Thursday 15 March 2012

The final completed film!

So in just over three weeks of working on this late into the night I've finished the entry, before I go into any long explanation and review of the process I'm going to let you watch it, remember to change the quality settings to HD and enjoy.


As I had explained in my early posts this project had been inspired by the works of Damien Hirst, I was keen to produce something creative that was tied into the world of modern art but didn't follow the cliched and overused paintbrush effect.

As a fan of Damien Hirst's work I looked to create a homage to his cow and steers sculpture, for me I envisaged it as a complete campaign of stings that ask the audience is this art? From the several ideas I had for me this was the most striking. At first I didn't think I could do it, not because of a lack of technical skills but because I was afraid it would be seen as copyright infringement. Fortunately I spoke with an art director from sky creative about my ideas and she advised me about changing the animal and including some movement so it becomes a nod to Damien's work rather than a clone.

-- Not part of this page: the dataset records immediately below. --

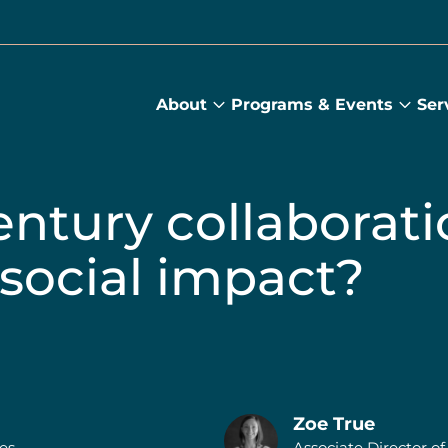
About
Programs & Events
Ser
About
Prog
submenu
&
Main
Even
sub
entury collaborat
 social impact?
Zoe True
res
Associate Director of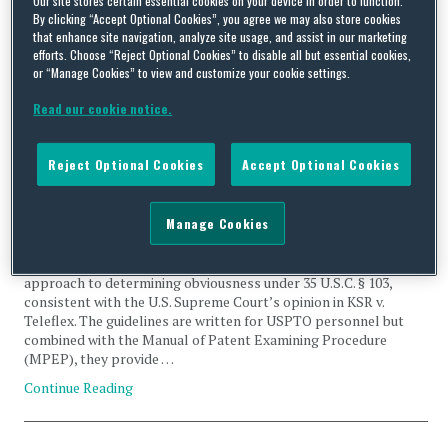
By clicking “Accept Optional Cookies”, you agree we may also store cookies
Rejection
that enhance site navigation, analyze site usage, and assist in our marketing
efforts. Choose “Reject Optional Cookies” to disable all but essential cookies,
or “Manage Cookies” to view and customize your cookie settings.
Read our cookie notice.
The USPTO Speaks on Obviousness – Do Patent
Reject Optional Cookies
Accept Optional Cookies
Practitioners Have an Answer?
By
Frank Bernstein
on
March 6, 2024
Manage Cookies
The United States Patent and Trademark Office (USPTO)
recently published updated guidance emphasizing a very flexible
approach to determining obviousness under 35 U.S.C. § 103,
consistent with the U.S. Supreme Court’s opinion in KSR v.
Teleflex. The guidelines are written for USPTO personnel but
combined with the Manual of Patent Examining Procedure
(MPEP), they provide …
Continue Reading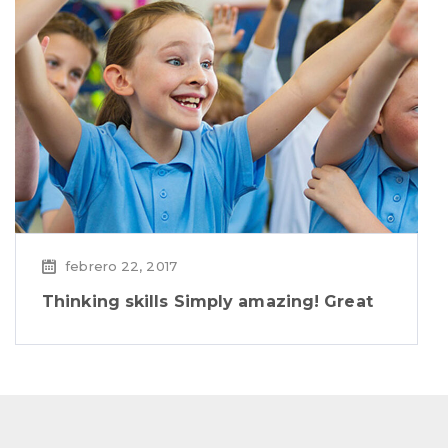
febrero 22, 2017
Thinking skills Simply amazing! Great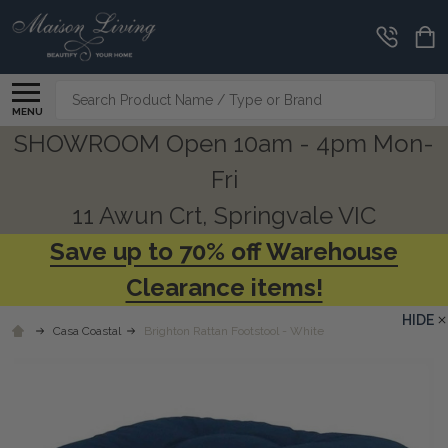
Search
MENU
SHOWROOM Open 10am - 4pm Mon-
Fri
11 Awun Crt, Springvale VIC
Save up to 70% off Warehouse
Clearance items!
HIDE
Casa Coastal
Brighton Rattan Footstool - White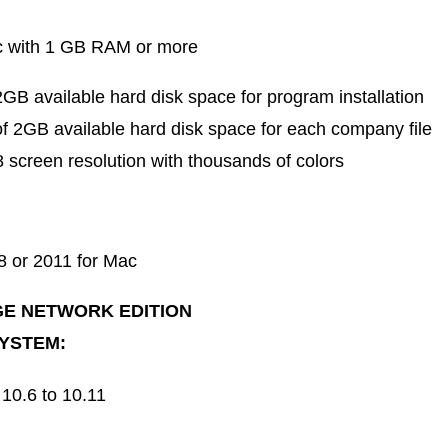
c with 1 GB RAM or more
B available hard disk space for program installation
 2GB available hard disk space for each company file
 screen resolution with thousands of colors
8 or 2011 for Mac
E NETWORK EDITION
YSTEM:
10.6 to 10.11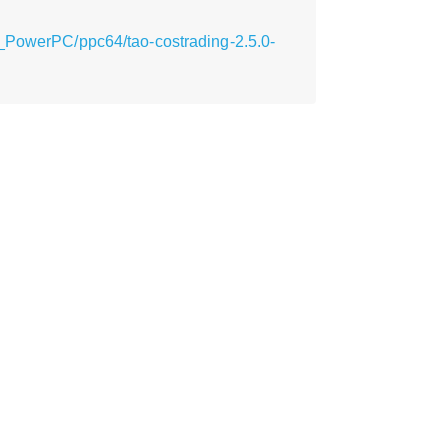
y_PowerPC/ppc64/tao-costrading-2.5.0-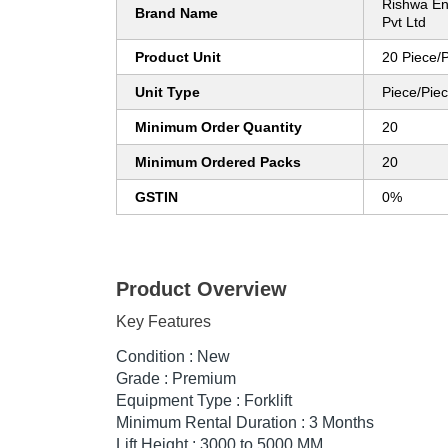
Rishwa En
Brand Name
Pvt Ltd
Product Unit
20 Piece/
Unit Type
Piece/Pie
Minimum Order Quantity
20
Minimum Ordered Packs
20
GSTIN
0%
Product Overview
Key Features
Condition : New
Grade : Premium
Equipment Type : Forklift
Minimum Rental Duration : 3 Months
Lift Height : 3000 to 5000 MM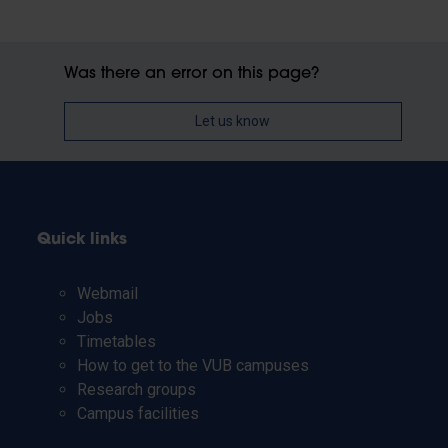
Was there an error on this page?
Let us know
Quick links
Webmail
Jobs
Timetables
How to get to the VUB campuses
Research groups
Campus facilities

I started off modelling a zebra which soon became a horse and the reason for this was explained in this post here.  With the horse completed I began experimenting with hair/fur and that is what I spent the remainder of the weeks doing. I tried several plug-ins and found all of them to have their challenges I settled with using Joe Alter's Shave & Haircut but render times were incredibly long. Some of my test shots were displaying artifacts and often maya would crash.  This was all a learning process and with the plug in being so specialized finding sufficient learning  resources online was a challenge. With much experimentation I found the settings that best suited my project and was able to render it all out using various workarounds one of which is explained here

During the course of the project I learned many new techniques fur/hair was just one of them. Until now my use of render layers, passes and motion blur was non-existent and once I had learnt about these features I felt it was necessary to pass them on in some way through the use of technical tutorials and tip posts. I even researched html so that I could add meta tags to my blogs to promote them online. 

While I am very pleased with the result of my work there were compromises I had to make. The third shot although not overly noticeable is actually void of any hair/fur. This isn't because I can't produce the effect, I've proven that with the first two shots, the reason is purely a time one the shots were all ready but with the fur pass taking twenty minutes per frame to render on that shot alone it had to be abandoned. 

My total render time for this project had all ready clocked up 46 hours the additional fur would have added a further 48 hours to that total. I couldn't leave my computer running for 94 hours it would never have coped and to split the render up would have taken up 8 days of my schedule, time I wouldn't have. The lack of fur in the third shot is a shame but it doesn't detract from the look and feel of the sting. I planned it fromt he outset to time well with the music and to hit the competition briefs criteria.

What I've really gained from this project is an effective showreel piece and a variety of transferable CGI skills, and hopefully a place on the contests shortlist.